In his transmittal letter accompanying House Bill 488, Gov. Frank Murkowski laid out his arguments for adopting the proposed new tax regime for oil and gas production and the incentive tax credit mean to encourage further exploration and production.
The bill will greatly improve Alaska’s oil and gas tax system, the governor said, by encouraging investment in the state, making tax administration more predictable, better reflecting the variable economics of oil and gas development and “providing Alaskans with a fairer share of the value” of oil and gas produced in the state.
Here is a quick look at some of the effects of House Bill 488 as currently written:
· Eliminate the oil production tax, the gas production tax, and the economic limitation factor currently used to determine production taxes.
· Replace them with a 20-percent tax on net profits the administration is calling a petroleum production tax (PPT).
· Allow deduction for upstream costs, including expenses and capital investment before the tax was applied.
· Make producers eligible for a yearly $73 million allowance before taxes. That is, if net profits fell under that mark, there would be no tax.

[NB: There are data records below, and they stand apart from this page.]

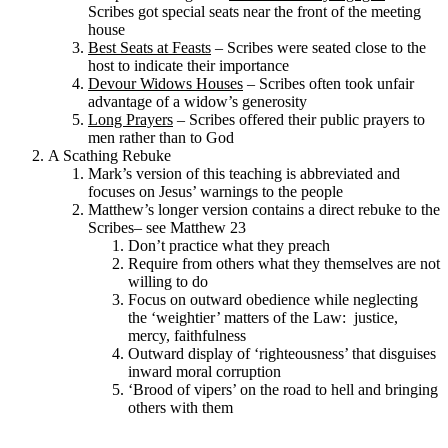
Scribes got special seats near the front of the meeting
house
Best Seats at Feasts
– Scribes were seated close to the
host to indicate their importance
Devour Widows Houses
– Scribes often took unfair
advantage of a widow’s generosity
Long Prayers
– Scribes offered their public prayers to
men rather than to God
A Scathing Rebuke
Mark’s version of this teaching is abbreviated and
focuses on Jesus’ warnings to the people
Matthew’s longer version contains a direct rebuke to the
Scribes– see Matthew 23
Don’t practice what they preach
Require from others what they themselves are not
willing to do
Focus on outward obedience while neglecting
the ‘weightier’ matters of the Law: justice,
mercy, faithfulness
Outward display of ‘righteousness’ that disguises
inward moral corruption
‘Brood of vipers’ on the road to hell and bringing
others with them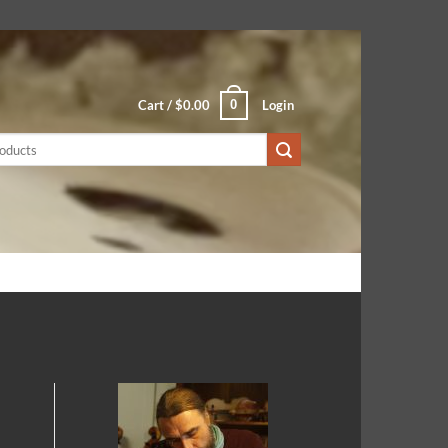
0
Cart /
$
0.00
Login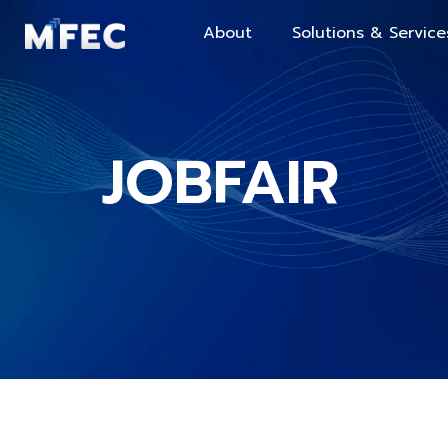
About
Solutions & Service
JOBFAIR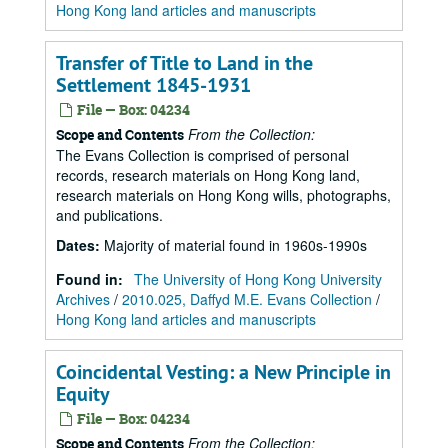
Hong Kong land articles and manuscripts
Transfer of Title to Land in the
Settlement 1845-1931
File — Box: 04234
From the Collection:
Scope and Contents
The Evans Collection is comprised of personal
records, research materials on Hong Kong land,
research materials on Hong Kong wills, photographs,
and publications.
Dates
:
Majority of material found in 1960s-1990s
Found in:
The University of Hong Kong University
Archives
/
2010.025, Daffyd M.E. Evans Collection
/
Hong Kong land articles and manuscripts
Coincidental Vesting: a New Principle in
Equity
File — Box: 04234
From the Collection:
Scope and Contents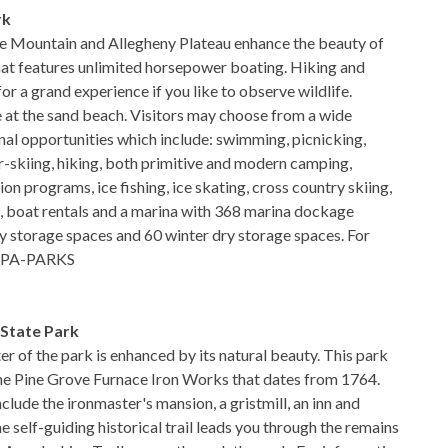
rk
e Mountain and Allegheny Plateau enhance the beauty of
hat features unlimited horsepower boating. Hiking and
for a grand experience if you like to observe wildlife.
 at the sand beach. Visitors may choose from a wide
onal opportunities which include: swimming, picnicking,
er-skiing, hiking, both primitive and modern camping,
n programs, ice fishing, ice skating, cross country skiing,
, boat rentals and a marina with 368 marina dockage
 storage spaces and 60 winter dry storage spaces. For
88-PA-PARKS
 State Park
er of the park is enhanced by its natural beauty. This park
the Pine Grove Furnace Iron Works that dates from 1764.
nclude the ironmaster's mansion, a gristmill, an inn and
e self-guiding historical trail leads you through the remains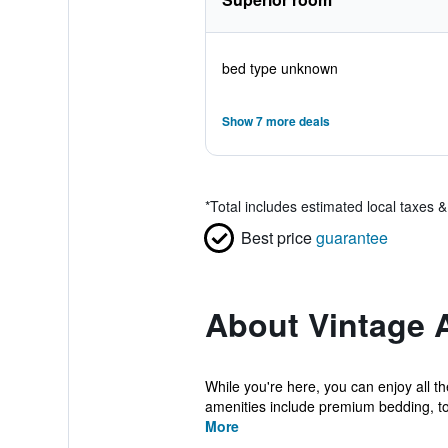
bed type unknown
Show 7 more deals
*
Total includes estimated local taxes 
Best price
guarantee
About Vintage 
While you're here, you can enjoy all t
amenities include premium bedding, tow
More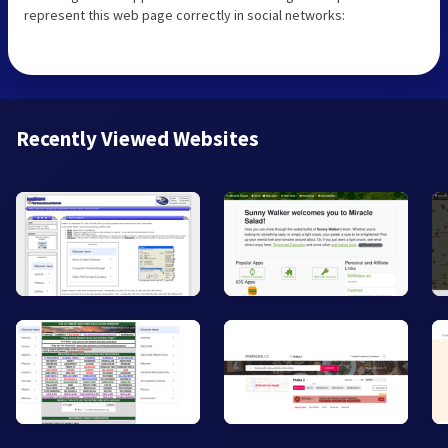
represent this web page correctly in social networks:
Recently Viewed Websites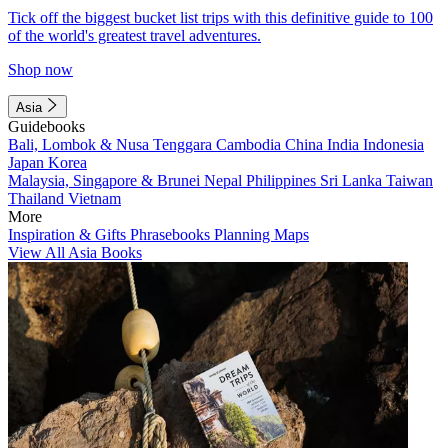
Tick off the biggest bucket list trips with this definitive guide to 100
of the world's greatest travel adventures.
Shop now
Asia
Guidebooks
Bali, Lombok & Nusa Tenggara
Cambodia
China
India
Indonesia
Japan
Korea
Malaysia, Singapore & Brunei
Nepal
Philippines
Sri Lanka
Taiwan
Thailand
Vietnam
More
Inspiration & Gifts
Phrasebooks
Planning Maps
View All Asia Books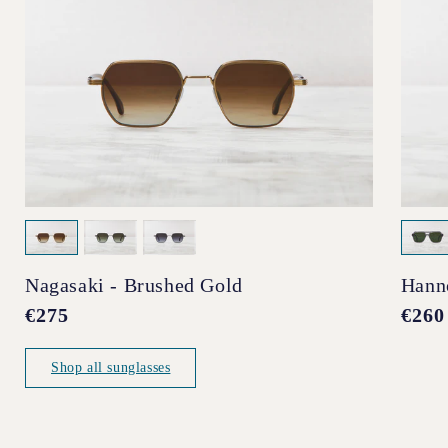
Nagasaki - Brushed Gold
Hann
Regular
€275
Regul
€260
price
price
Shop all sunglasses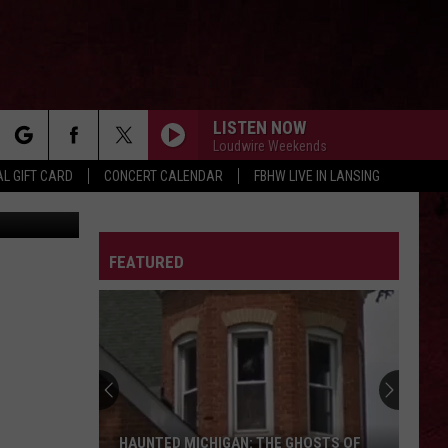
LISTEN NOW
Loudwire Weekends
rch
L GIFT CARD
CONCERT CALENDAR
FBHW LIVE IN LANSING
farosofa
KASHMIR
Led
Led Zeppelin
Zeppelin
Physical Graffiti (Remastered)
LETTER
FEATURED
e
SOMETHING WICKED
Breaking
Breaking Benjamin
Benjamin
Something Wicked - Single
DISSIDENT
Pearl
Pearl Jam
Jam
Vs.
ALL THE SMALL THINGS
Blink-
Blink-182
HAUNTED MICHIGAN: THE GHOSTS OF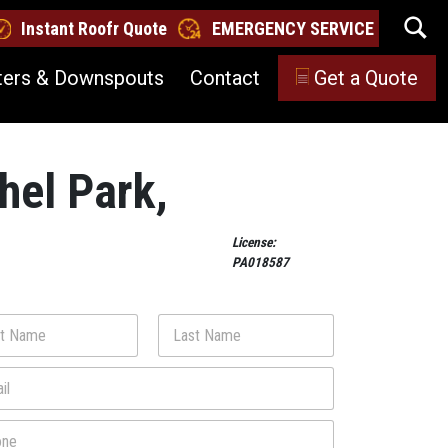
Instant Roofr Quote
EMERGENCY SERVICE
ters & Downspouts
Contact
Get a Quote
thel Park,
License:
PA018587
Last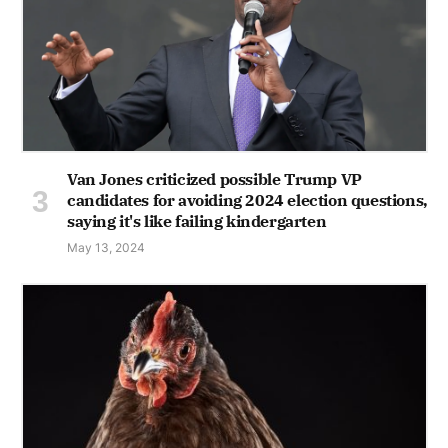
Van Jones criticized possible Trump VP
candidates for avoiding 2024 election questions,
saying it's like failing kindergarten
May 13, 2024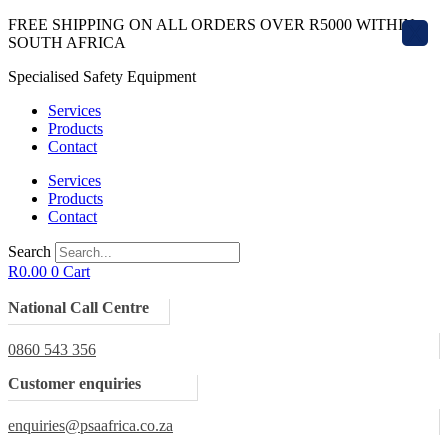
Skip
FREE SHIPPING ON ALL ORDERS OVER R5000 WITHIN
X
to
SOUTH AFRICA
content
Specialised Safety Equipment
Services
Products
Contact
Services
Products
Contact
Search
R
0.00
0
Cart
National Call Centre
0860 543 356
Customer enquiries
enquiries@psaafrica.co.za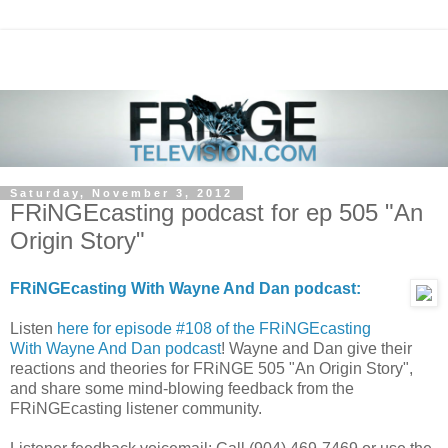
Saturday, November 3, 2012
FRiNGEcasting podcast for ep 505 "An
Origin Story"
FRiNGEcasting With Wayne And Dan podcast:
Listen
here for episode #108 of the FRiNGEcasting
With Wayne And Dan podcast
! Wayne and Dan give their
reactions and theories for FRiNGE 505 "An Origin Story",
and share some mind-blowing feedback from the
FRiNGEcasting listener community.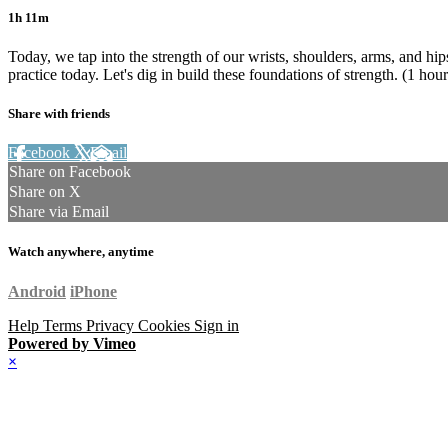
1h 11m
Today, we tap into the strength of our wrists, shoulders, arms, and hi
practice today. Let's dig in build these foundations of strength. (1 hou
Share with friends
Facebook
X
Email
Share on Facebook
Share on X
Share via Email
Watch anywhere, anytime
Android
iPhone
Help
Terms
Privacy
Cookies
Sign in
Powered by Vimeo
×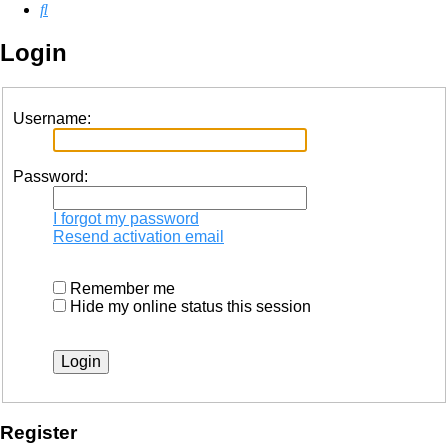
Search
Login
Username:
Password:
I forgot my password
Resend activation email
Remember me
Hide my online status this session
Register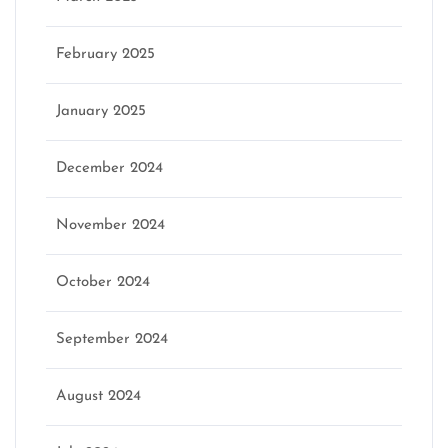
February 2025
January 2025
December 2024
November 2024
October 2024
September 2024
August 2024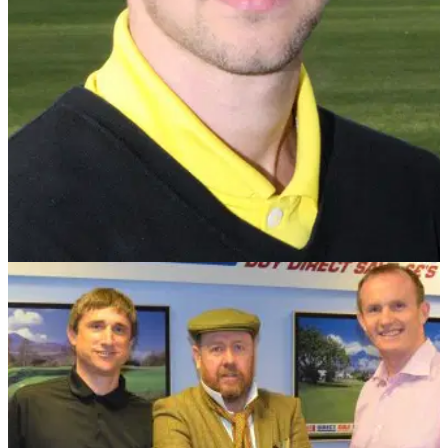
play Worsley Park
NEWS
17/02/14
Luke Benyon wins the ultimate golfing prize
22 handicapper ready to improve game at Worsley Park, A
Marriott Hotel &amp; Country Club, ahead of Trilby Tour on
Sky Sports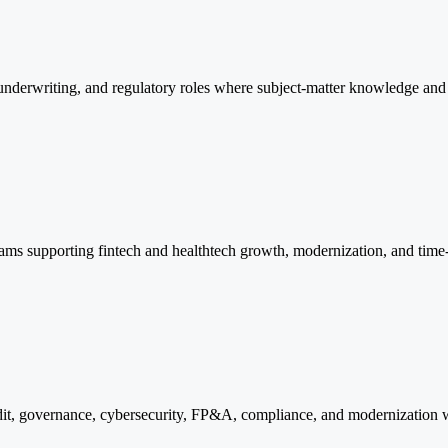
derwriting, and regulatory roles where subject-matter knowledge and 
 teams supporting fintech and healthtech growth, modernization, and time-
audit, governance, cybersecurity, FP&A, compliance, and modernization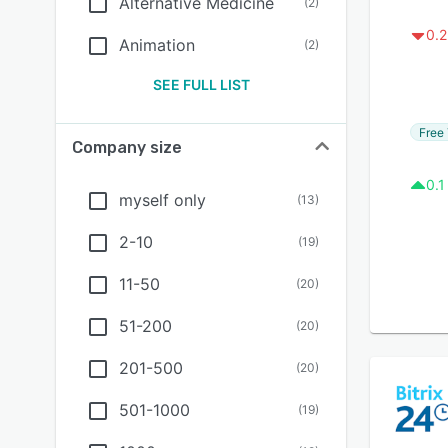
Alternative Medicine
(
2
)
0.2
Animation
(
2
)
SEE FULL LIST
Free 
Company size
0.1
myself only
(
13
)
2-10
(
19
)
11-50
(
20
)
51-200
(
20
)
201-500
(
20
)
501-1000
(
19
)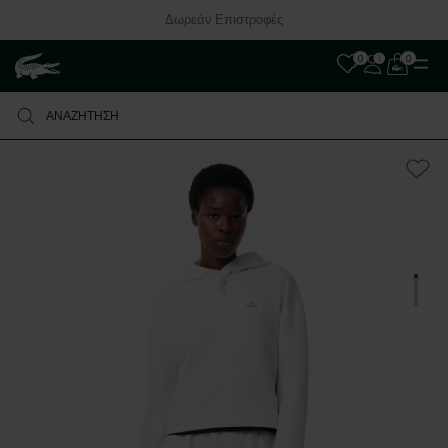
Δωρεάν Επιστροφές
0
0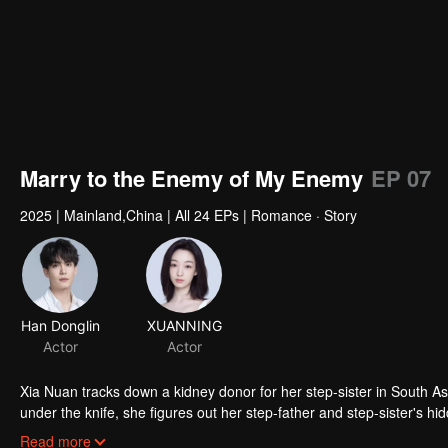
Marry to the Enemy of My Enemy
EP 07
2025
|
Mainland,China
|
All 24 EPs
|
Romance · Story
Han Donglin
XUANNING
Actor
Actor
Xia Nuan tracks down a kidney donor for her step-sister in South Asia
under the knife, she figures out her step-father and step-sister's 
underground fighter, she makes a dramatic return at the funeral her s
Read more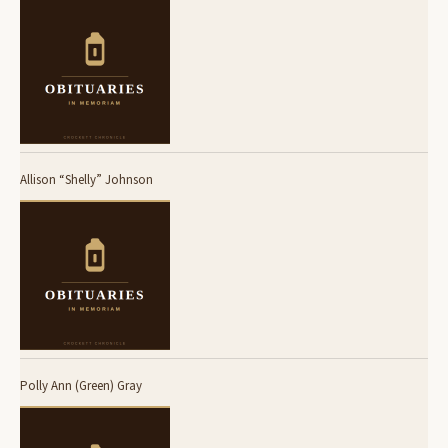
Allison “Shelly” Johnson
Polly Ann (Green) Gray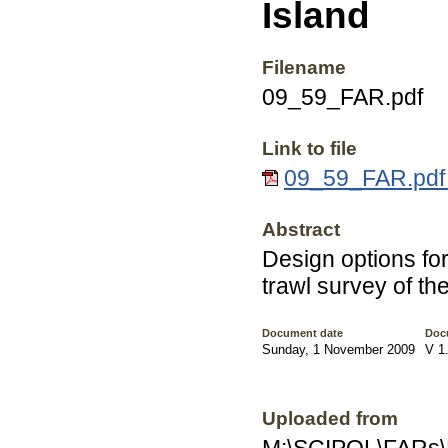
Island
Filename
09_59_FAR.pdf
Link to file
09_59_FAR.pdf 
Abstract
Design options for
trawl survey of th
Document date
Doc
Sunday, 1 November 2009
V 1
Uploaded from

Taxes would apply to amounts in excess of $73 million.
· Provide for a 20-percent tax credit for capital investment. This would apply even when the capital outlay also is used as a deduction for figuring net profit.
· Allow a 20-percent credit against certain operating losses.
· (These last two credits could not be used to reduce a taxpayers’ tax obligation below zero, but unused credits could be carried forward to the next tax year or sold to other taxpayers.)
· Permit producers, within certain limits, to deduct capital costs incurred between July 1, 2001, and July 1, 2006.
· Allow oil conservation surcharge payments to be used as credit against the production tax.
· Preserve elements of the current gross-value tax system, effectively preserving the existing body of regulations, interpretations and case law governing oil and gas production built up over decades.